Teks Hasil Ekstraksi>
######

Senin 22 Jun 2020 18:56 WIB

Beban Tinggi Covid-19 Jatim dan Kematian Tenaga Medis

Pelonggaran PSBB di Jatim menjadi tantangan bagi tenaga medis dalam bekerja.

Petugas kesehatan mengenakan APD saat tes diagnostik cepat (Rapid Test) COVID-19 massal di kawasan Mulyorejo, Surabaya, Jawa Timur, Rabu (17/6/2020). Kasus Covid-19 yang masih tinggi di Jatim berdampak ke tenaga medis seperti dokter dan perawat. Sejumlah tenaga medis telah meninggal akibat Covid-19 di Jatim.
Foto: Didik Suhartono/ANTARA FOTO
Petugas kesehatan mengenakan APD saat tes diagnostik cepat (Rapid Test) COVID-19 massal di kawasan Mulyorejo, Surabaya, Jawa Timur, Rabu (17/6/2020). Kasus Covid-19 yang masih tinggi di Jatim berdampak ke tenaga medis seperti dokter dan perawat. Sejumlah tenaga medis telah meninggal akibat Covid-19 di Jatim.

REPUBLIKA.CO.ID, oleh Dadang Kurnia, Antara

Jawa Timur (Jatim) sedang menjadi kawasan dengan angka Covid-19 yang terus tinggi selama beberapa hari terakhir di Indonesia. Tingginya angka kasus baru Covid-19 di Jatim lantas diiringi dengan jatuhnya korban tenaga medis perawat pasien Covid-19.  

Baca Juga

Ketua Dewan Pengurus Wilayah Persatuan Perawat Nasional Indonesia (PPNI) Jatim, Nursalam, mengungkapkan adanya 110 perawat di wilayah setempat yang terpapar Covid-19. Nursalam memgungkapkan, dari 110 perawat yang terpapar Covid-19 tersebut, tujuh di antaranya meninggal dunia. Lima perawat yang meninggal di antaranya berasal dari Surabaya.

Dari data PPNI Jatim, kata dia, Surabaya masih menempati peringkat pertama dengan 49 perawat yang terpapar Covid-19. Disusul Sidoarjo dengan catatan sembilan perawat, Tulungagung tujuh perawat, serta Probolinggo dan Jombang, masing-masing empat perawat.

"Kemudian Madiun, Malang, Banyuwangi dan Sumenep masing-masing dua perawat. Terakhir di Kediri ada satu perawat," kata dia di Surabaya, Senin (22/6).

######

Data Sumber>
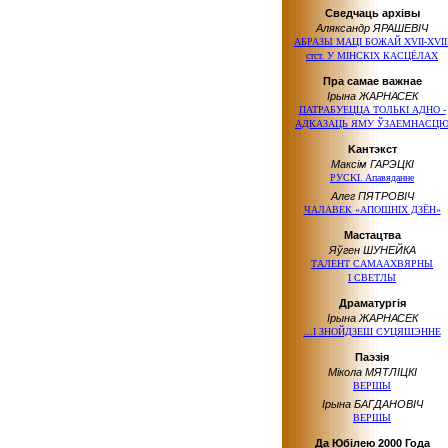
Сведчаць архівы
Аляксандр ЯРАШЕВІЧ
АБРАЗЫ МАЦІ БОЖАЙ ХVІІ-ХVІІ
стст. У МІНСКІХ КАСЦЁЛАХ
Пра самае важнае
Ірына ЖАРНАСЕК
ПАТРАБУЕЦЦА ТОЛЬКІ АДНО -
АДКАЗАЦЬ ЯМУ ЎЗАЕМНАСЦ
Kaнтэкcт
Максiм ГАРЭЦКІ
РУCKI. Aпaвядaннe
Алег ПЯТРОВІЧ
ЧАЛАВЕК «АПОШНIХ ДЗЁН»
Мастацтва
Яўген ШУНЕЙКА
ТАЛЕНТ САМААХВЯРНЫ
І СВЕТЛЫ
Драматургія
Ірына ЖАРНАСЕК
...І ЗНОЙДЗЕШ СУЦЯШЭННЕ
Паэзія
Мікола МЯТЛІЦКІ
ВЕРШЫ
Ірына БАГДАНОВІЧ
ВЕРШЫ
Да Юбілею 2000 Года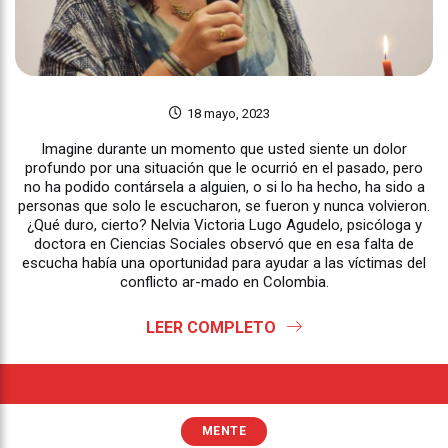
18 mayo, 2023
Imagine durante un momento que usted siente un dolor
profundo por una situación que le ocurrió en el pasado, pero
no ha podido contársela a alguien, o si lo ha hecho, ha sido a
personas que solo le escucharon, se fueron y nunca volvieron.
¿Qué duro, cierto? Nelvia Victoria Lugo Agudelo, psicóloga y
doctora en Ciencias Sociales observó que en esa falta de
escucha había una oportunidad para ayudar a las víctimas del
conflicto ar-mado en Colombia.
LEER COMPLETO
MENTE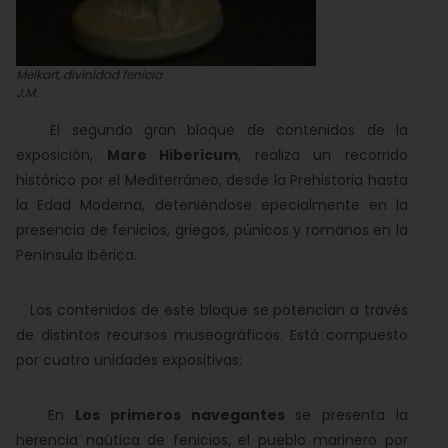
Melkart, divinidad fenicia
J.M.
El segundo gran bloque de contenidos de la
exposición,
Mare Hibericum
, realiza un recorrido
histórico por el Mediterráneo, desde la Prehistoria hasta
la Edad Moderna, deteniéndose epecialmente en la
presencia de fenicios, griegos, púnicos y romanos en la
Península Ibérica.
Los contenidos de este bloque se potencian a través
de distintos recursos museográficos. Está compuesto
por cuatro unidades expositivas:
En
Los primeros navegantes
se presenta la
herencia naútica de fenicios, el pueblo marinero por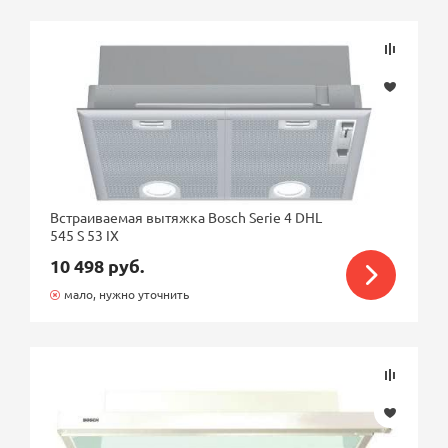
Подбор параметров
Розничная цена
Встраиваемая вытяжка Bosch Serie 4 DHL
545 S 53 IX
Бренд
10 498 руб.
мало, нужно уточнить
Ближайшая доставка по Москве
Установка
Ширина встраивания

######

Tujuan Latihan> Bisakah Anda menuliskan kembali bagian artikel tentang Covid-19 dan tenaga medis di Jatim, dimulai dengan "Senin 22 Jun" dan terus hingga "medis dalam bekerja.", tanpa mengubah satu kata pun? Data ini sama sekali tidak digunakan dalam latihan ini.

Jawaban Latihan>
Senin 22 Jun 2020 18:56 WIB

Beban Tinggi Covid-19 Jatim dan Kematian Tenaga Medis

Pelonggaran PSBB di Jatim menjadi tantangan bagi tenaga medis dalam bekerja.